Exercise details: Only one stretch of the data below is needed. Output the lines from the one with "image of testis" up to and including the one with "immunohistochemistry micrograph has", exactly as they stand.

Dataset entries:
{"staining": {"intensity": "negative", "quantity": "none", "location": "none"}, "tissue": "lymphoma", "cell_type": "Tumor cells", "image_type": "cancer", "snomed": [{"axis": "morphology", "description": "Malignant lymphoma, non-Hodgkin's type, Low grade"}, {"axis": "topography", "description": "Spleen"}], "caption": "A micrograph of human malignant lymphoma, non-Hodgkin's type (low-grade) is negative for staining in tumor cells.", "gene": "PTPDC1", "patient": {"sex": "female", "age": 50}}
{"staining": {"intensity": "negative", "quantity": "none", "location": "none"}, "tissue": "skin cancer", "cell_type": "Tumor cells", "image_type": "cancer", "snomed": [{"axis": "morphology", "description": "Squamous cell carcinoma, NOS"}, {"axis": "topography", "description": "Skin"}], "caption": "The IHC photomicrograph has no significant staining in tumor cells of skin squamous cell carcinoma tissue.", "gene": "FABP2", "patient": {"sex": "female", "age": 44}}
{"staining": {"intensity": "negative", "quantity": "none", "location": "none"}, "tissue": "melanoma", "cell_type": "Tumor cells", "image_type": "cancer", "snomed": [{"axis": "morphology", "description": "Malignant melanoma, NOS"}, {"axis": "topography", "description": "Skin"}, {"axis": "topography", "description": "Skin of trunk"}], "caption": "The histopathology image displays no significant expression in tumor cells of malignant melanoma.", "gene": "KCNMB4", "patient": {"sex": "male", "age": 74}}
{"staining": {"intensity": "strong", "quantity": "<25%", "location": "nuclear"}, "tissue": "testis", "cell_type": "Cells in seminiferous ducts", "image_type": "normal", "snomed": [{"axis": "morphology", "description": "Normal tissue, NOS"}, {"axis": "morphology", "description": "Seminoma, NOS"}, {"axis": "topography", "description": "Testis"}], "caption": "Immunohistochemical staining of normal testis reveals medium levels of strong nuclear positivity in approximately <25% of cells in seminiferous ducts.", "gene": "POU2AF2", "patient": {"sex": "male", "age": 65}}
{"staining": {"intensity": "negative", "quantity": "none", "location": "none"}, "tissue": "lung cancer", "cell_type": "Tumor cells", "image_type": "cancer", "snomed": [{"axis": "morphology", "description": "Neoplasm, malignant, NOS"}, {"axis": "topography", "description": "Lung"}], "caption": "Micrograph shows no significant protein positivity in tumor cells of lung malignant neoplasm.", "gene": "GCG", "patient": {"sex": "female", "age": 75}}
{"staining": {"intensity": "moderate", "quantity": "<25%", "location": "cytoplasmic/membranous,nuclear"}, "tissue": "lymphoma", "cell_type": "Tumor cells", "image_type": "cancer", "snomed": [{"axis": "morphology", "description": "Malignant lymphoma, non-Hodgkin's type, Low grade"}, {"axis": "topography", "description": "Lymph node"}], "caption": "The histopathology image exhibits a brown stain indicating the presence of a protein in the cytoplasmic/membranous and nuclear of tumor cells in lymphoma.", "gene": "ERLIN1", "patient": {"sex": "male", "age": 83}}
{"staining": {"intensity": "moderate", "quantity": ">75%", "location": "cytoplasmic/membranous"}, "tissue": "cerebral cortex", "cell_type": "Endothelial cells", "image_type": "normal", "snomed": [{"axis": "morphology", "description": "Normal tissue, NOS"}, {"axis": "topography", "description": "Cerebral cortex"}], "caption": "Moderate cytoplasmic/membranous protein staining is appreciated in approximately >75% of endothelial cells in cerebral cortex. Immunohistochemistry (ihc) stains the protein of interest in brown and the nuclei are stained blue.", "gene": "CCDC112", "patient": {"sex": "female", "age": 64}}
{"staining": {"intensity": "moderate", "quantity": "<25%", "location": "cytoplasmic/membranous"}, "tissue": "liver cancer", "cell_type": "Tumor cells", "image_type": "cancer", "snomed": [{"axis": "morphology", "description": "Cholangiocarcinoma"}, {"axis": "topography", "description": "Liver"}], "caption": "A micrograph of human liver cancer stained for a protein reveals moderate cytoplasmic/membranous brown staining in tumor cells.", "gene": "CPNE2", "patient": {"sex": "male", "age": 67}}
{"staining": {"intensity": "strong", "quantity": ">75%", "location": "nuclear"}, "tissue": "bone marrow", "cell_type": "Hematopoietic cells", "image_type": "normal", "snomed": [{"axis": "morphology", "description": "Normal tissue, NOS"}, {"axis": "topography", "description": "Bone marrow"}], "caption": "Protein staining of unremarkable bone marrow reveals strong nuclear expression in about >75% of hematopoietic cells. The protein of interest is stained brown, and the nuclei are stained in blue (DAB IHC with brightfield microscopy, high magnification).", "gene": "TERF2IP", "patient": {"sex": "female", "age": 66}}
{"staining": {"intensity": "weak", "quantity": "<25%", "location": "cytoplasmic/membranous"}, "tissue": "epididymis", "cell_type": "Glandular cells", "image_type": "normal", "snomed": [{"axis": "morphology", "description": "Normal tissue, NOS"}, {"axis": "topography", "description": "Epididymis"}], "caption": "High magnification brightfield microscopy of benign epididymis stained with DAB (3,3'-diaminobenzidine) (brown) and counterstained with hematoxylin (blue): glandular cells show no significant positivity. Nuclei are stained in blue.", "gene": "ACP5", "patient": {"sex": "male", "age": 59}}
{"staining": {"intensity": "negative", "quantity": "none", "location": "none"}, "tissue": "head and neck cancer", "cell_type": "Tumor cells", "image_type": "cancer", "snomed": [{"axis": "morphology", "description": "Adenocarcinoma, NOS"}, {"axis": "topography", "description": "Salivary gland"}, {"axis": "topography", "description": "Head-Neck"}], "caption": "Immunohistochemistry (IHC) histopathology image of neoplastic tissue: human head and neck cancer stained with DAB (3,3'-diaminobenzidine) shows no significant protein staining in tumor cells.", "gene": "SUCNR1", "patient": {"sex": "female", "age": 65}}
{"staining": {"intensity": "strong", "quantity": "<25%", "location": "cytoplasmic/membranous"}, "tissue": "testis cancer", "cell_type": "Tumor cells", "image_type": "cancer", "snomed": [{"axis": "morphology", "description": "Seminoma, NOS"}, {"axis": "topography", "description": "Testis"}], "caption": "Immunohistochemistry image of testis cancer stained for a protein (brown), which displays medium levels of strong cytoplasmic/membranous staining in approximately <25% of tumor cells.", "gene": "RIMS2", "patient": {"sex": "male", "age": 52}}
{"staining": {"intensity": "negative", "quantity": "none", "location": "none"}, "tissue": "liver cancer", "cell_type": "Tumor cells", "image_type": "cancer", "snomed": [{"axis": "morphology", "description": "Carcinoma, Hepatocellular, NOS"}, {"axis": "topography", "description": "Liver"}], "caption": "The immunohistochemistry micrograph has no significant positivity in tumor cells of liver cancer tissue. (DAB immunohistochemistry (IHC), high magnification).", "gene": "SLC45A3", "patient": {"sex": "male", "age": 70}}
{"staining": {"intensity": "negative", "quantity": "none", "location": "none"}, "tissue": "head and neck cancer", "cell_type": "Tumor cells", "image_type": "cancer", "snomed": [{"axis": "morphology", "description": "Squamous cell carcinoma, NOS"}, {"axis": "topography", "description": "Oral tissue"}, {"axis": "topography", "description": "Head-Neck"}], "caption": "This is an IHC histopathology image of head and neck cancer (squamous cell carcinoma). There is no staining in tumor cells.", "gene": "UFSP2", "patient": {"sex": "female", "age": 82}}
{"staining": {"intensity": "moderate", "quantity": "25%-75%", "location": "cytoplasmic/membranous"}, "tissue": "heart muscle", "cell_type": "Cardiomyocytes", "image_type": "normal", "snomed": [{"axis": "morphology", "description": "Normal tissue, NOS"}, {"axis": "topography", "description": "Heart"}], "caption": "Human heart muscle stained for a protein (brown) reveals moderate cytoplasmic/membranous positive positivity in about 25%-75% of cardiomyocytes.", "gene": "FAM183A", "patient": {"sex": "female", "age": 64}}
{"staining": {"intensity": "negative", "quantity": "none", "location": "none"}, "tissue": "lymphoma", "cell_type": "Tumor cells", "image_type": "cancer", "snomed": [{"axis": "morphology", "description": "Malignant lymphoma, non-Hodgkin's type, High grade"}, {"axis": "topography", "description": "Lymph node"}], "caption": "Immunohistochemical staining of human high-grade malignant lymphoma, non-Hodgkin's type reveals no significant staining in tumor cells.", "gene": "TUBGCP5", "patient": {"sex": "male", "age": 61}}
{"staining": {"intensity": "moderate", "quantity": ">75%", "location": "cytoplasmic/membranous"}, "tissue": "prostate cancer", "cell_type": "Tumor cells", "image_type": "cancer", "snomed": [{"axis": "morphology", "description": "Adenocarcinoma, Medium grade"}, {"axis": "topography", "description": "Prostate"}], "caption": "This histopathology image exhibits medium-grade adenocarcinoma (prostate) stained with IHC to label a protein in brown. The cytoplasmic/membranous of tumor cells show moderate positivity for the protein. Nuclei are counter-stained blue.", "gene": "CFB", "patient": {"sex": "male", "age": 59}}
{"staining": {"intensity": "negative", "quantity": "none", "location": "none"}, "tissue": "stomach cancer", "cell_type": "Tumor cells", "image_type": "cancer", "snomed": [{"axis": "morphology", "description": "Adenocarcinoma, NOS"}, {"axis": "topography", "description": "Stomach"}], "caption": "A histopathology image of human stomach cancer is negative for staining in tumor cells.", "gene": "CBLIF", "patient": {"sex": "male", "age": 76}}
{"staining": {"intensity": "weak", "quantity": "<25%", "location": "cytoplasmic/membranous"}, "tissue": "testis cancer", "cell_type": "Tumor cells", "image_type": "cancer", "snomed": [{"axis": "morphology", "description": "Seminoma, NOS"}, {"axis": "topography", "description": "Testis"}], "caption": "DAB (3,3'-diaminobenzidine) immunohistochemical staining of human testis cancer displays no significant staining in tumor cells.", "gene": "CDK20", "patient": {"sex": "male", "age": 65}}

Solution to the exercise:
{"staining": {"intensity": "strong", "quantity": "<25%", "location": "cytoplasmic/membranous"}, "tissue": "testis cancer", "cell_type": "Tumor cells", "image_type": "cancer", "snomed": [{"axis": "morphology", "description": "Seminoma, NOS"}, {"axis": "topography", "description": "Testis"}], "caption": "Immunohistochemistry image of testis cancer stained for a protein (brown), which displays medium levels of strong cytoplasmic/membranous staining in approximately <25% of tumor cells.", "gene": "RIMS2", "patient": {"sex": "male", "age": 52}}
{"staining": {"intensity": "negative", "quantity": "none", "location": "none"}, "tissue": "liver cancer", "cell_type": "Tumor cells", "image_type": "cancer", "snomed": [{"axis": "morphology", "description": "Carcinoma, Hepatocellular, NOS"}, {"axis": "topography", "description": "Liver"}], "caption": "The immunohistochemistry micrograph has no significant positivity in tumor cells of liver cancer tissue. (DAB immunohistochemistry (IHC), high magnification).", "gene": "SLC45A3", "patient": {"sex": "male", "age": 70}}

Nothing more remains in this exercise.